**Task statement**
In the records below, which lines include "this"? Copy them.

**Excerpted records**
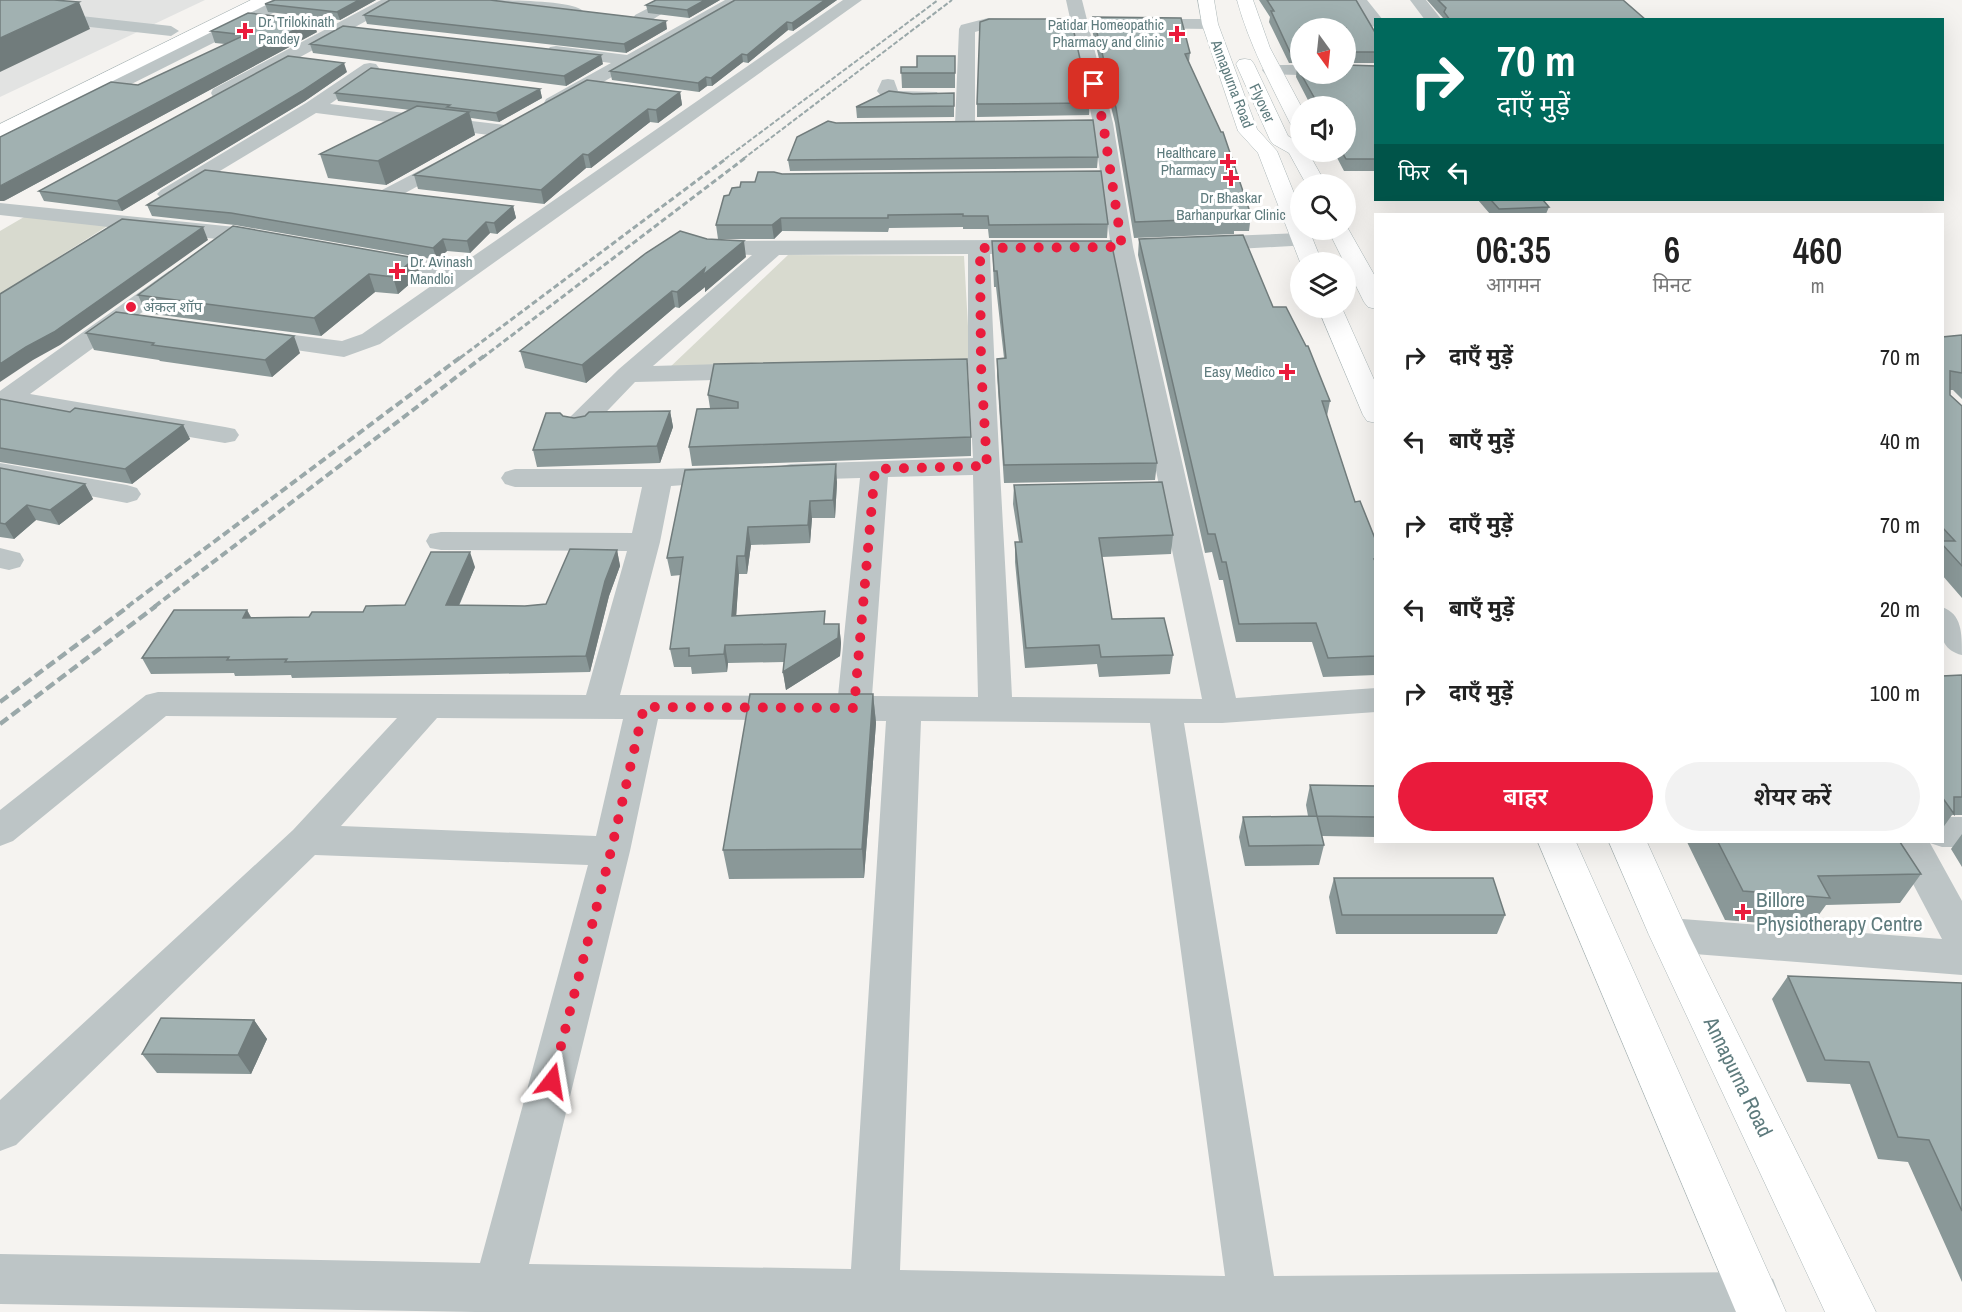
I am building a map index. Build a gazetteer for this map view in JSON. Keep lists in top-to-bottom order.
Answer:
{
  "streets": {
    "main road": ["Annapurna Road", "Flyover"]
  },
  "crossings": [
    ["Annapurna Road", "Flyover"]
  ],
  "places": {
    "health": [
      "Dr. Trilokinath Pandey",
      "Patidar Homeopathic Pharmacy and clinic",
      "Healthcare Pharmacy",
      "Dr Bhaskar Barhanpurkar Clinic",
      "Dr. Avinash Mandloi",
      "Easy Medico",
      "Billore Physiotherapy Centre"
    ],
    "other": ["अंकल शॉप"]
  },
  "north": "bottom",
  "page": {
    "turn": ["70 m", "दाएँ मुड़ें"],
    "then": "फिर",
    "eta": [
      "06:35",
      "आगमन",
      "6",
      "मिनट",
      "460",
      "m"
    ],
    "list": [
      {
        "name": "दाएँ मुड़ें",
        "value": "70 m"
      },
      {
        "name": "बाएँ मुड़ें",
        "value": "40 m"
      },
      {
        "name": "दाएँ मुड़ें",
        "value": "70 m"
      },
      {
        "name": "बाएँ मुड़ें",
        "value": "20 m"
      },
      {
        "name": "दाएँ मुड़ें",
        "value": "100 m"
      }
    ],
    "buttons": ["बाहर", "शेयर करें"]
  }
}
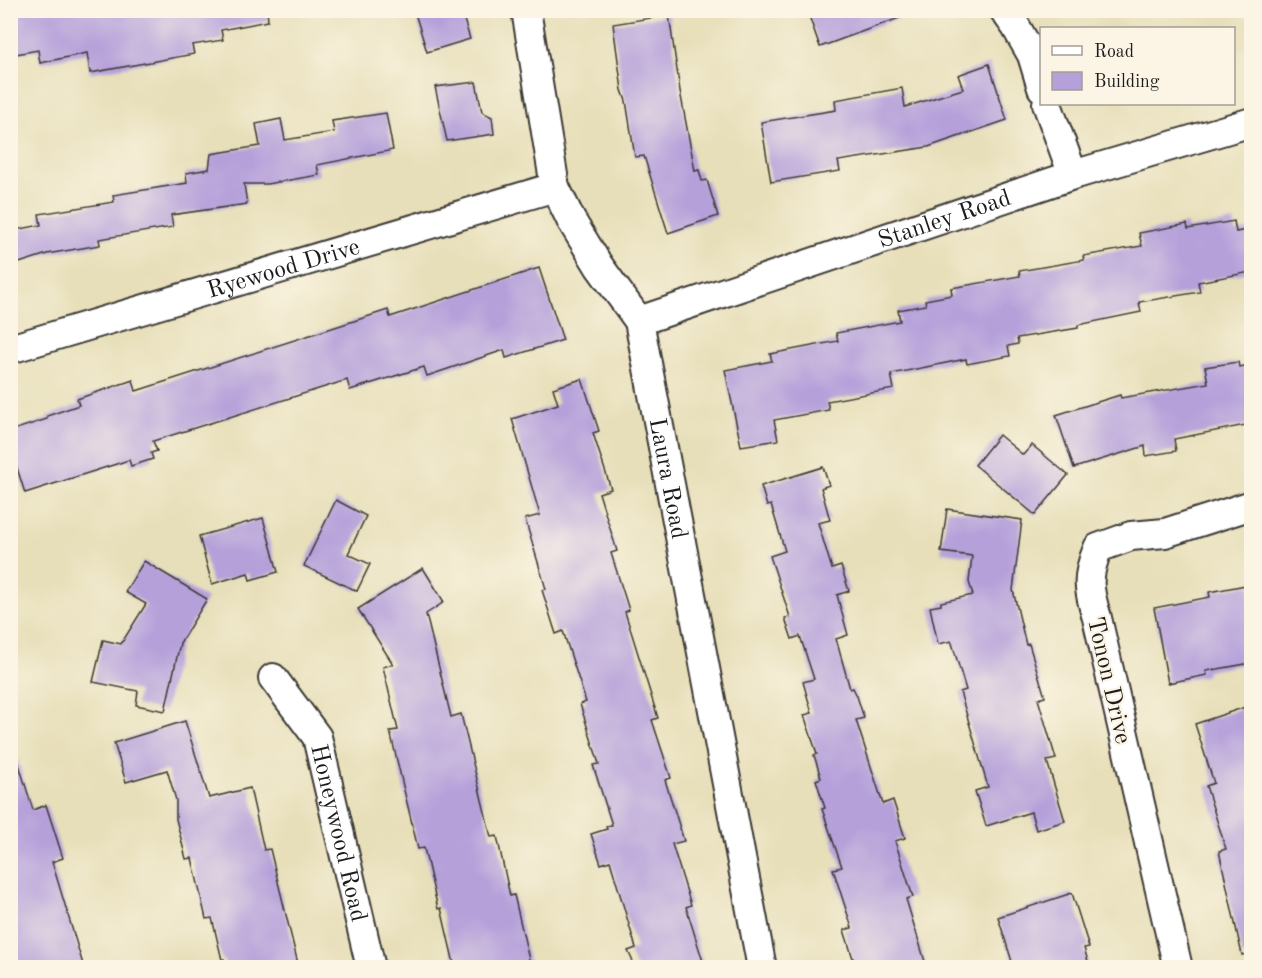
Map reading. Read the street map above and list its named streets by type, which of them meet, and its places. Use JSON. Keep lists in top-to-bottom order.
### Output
{
  "streets": {
    "street": [
      "Stanley Road",
      "Ryewood Drive",
      "Laura Road",
      "Tonon Drive",
      "Honeywood Road"
    ]
  },
  "crossings": [
    ["Stanley Road", "Laura Road"],
    ["Ryewood Drive", "Laura Road"]
  ],
  "legend": ["Road", "Building"]
}
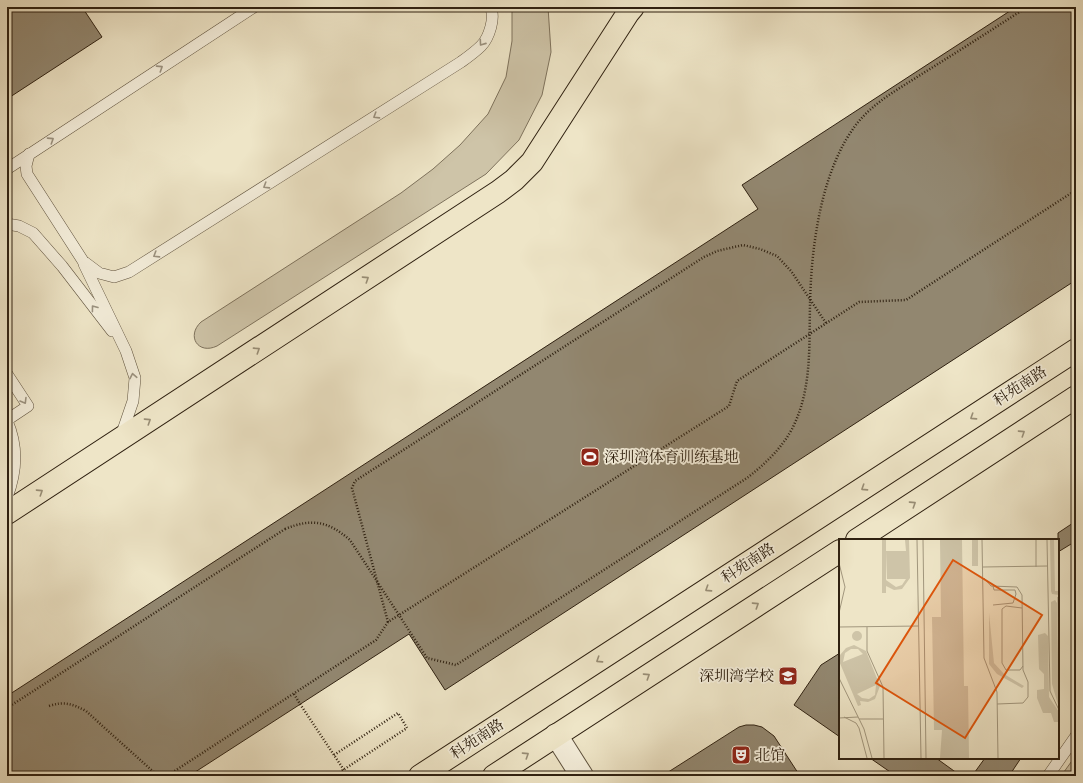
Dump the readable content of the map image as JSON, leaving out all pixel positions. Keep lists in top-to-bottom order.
{
  "streets": {
    "main road": ["科苑南路"]
  },
  "places": {
    "sports": ["深圳湾体育训练基地"],
    "school or university": ["深圳湾学校"],
    "theatre": ["北馆"]
  }
}
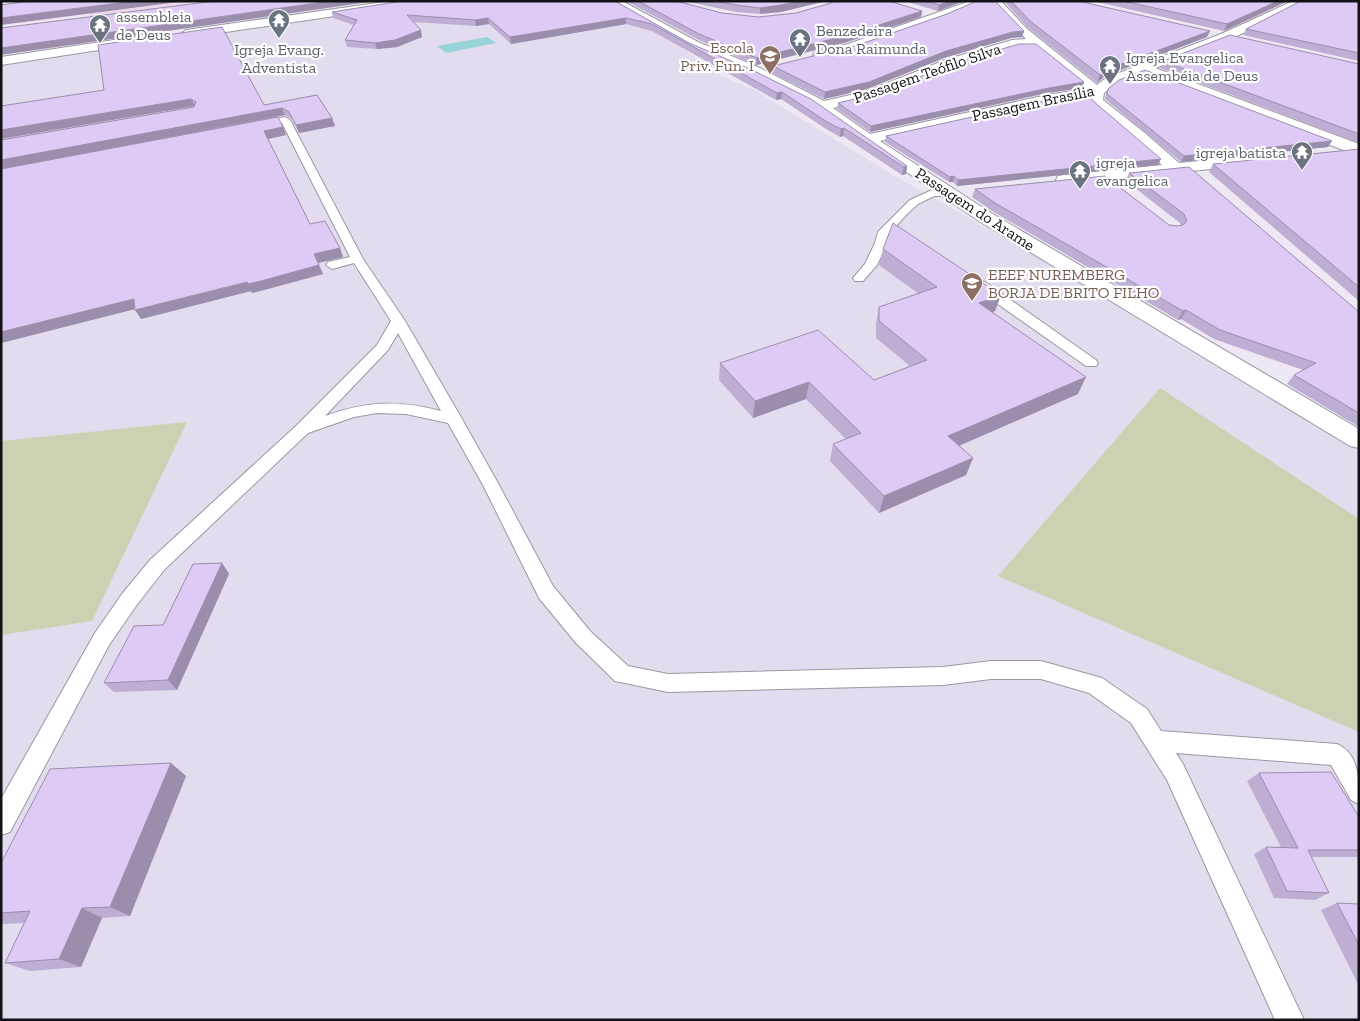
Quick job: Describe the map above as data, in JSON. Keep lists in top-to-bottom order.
{
  "streets": {
    "street": ["Passagem Teófilo Silva", "Passagem Brasília", "Passagem do Arame"]
  },
  "crossings": [
    ["Passagem Teófilo Silva", "Passagem do Arame"],
    ["Passagem Brasília", "Passagem do Arame"]
  ],
  "places": {
    "temple": [
      "Igreja Evang. Adventista",
      "assembleia de Deus",
      "Benzedeira Dona Raimunda",
      "Igreja Evangelica Assembéia de Deus",
      "igreja batista",
      "igreja evangelica"
    ],
    "school or university": ["Escola Priv. Fun. I", "EEEF NUREMBERG BORJA DE BRITO FILHO"]
  }
}
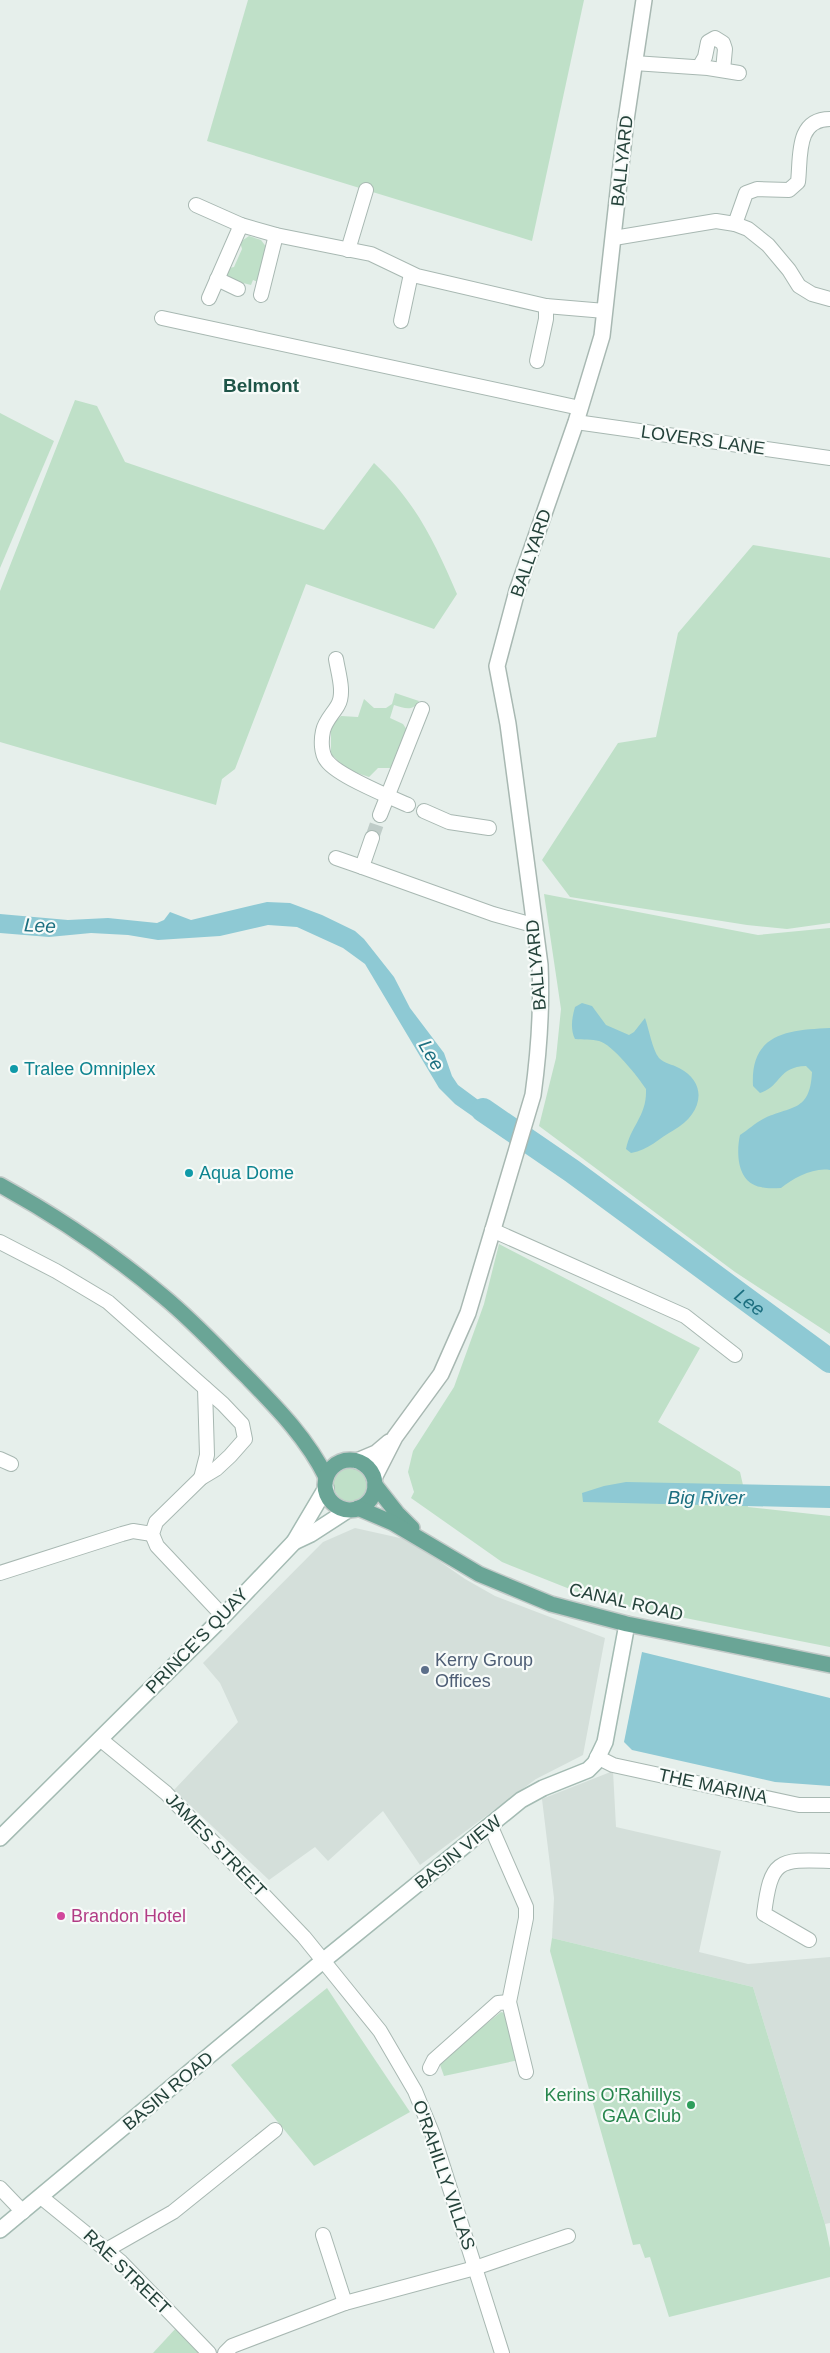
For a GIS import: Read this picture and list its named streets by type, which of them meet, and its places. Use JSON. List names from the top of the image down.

**Task solution**
I am building a map index. Build a gazetteer for this map view in JSON. Keep lists in top-to-bottom order.
For a GIS import: Read this picture and list its named streets by type, which of them meet, and its places. Use JSON. List names from the top of the image down.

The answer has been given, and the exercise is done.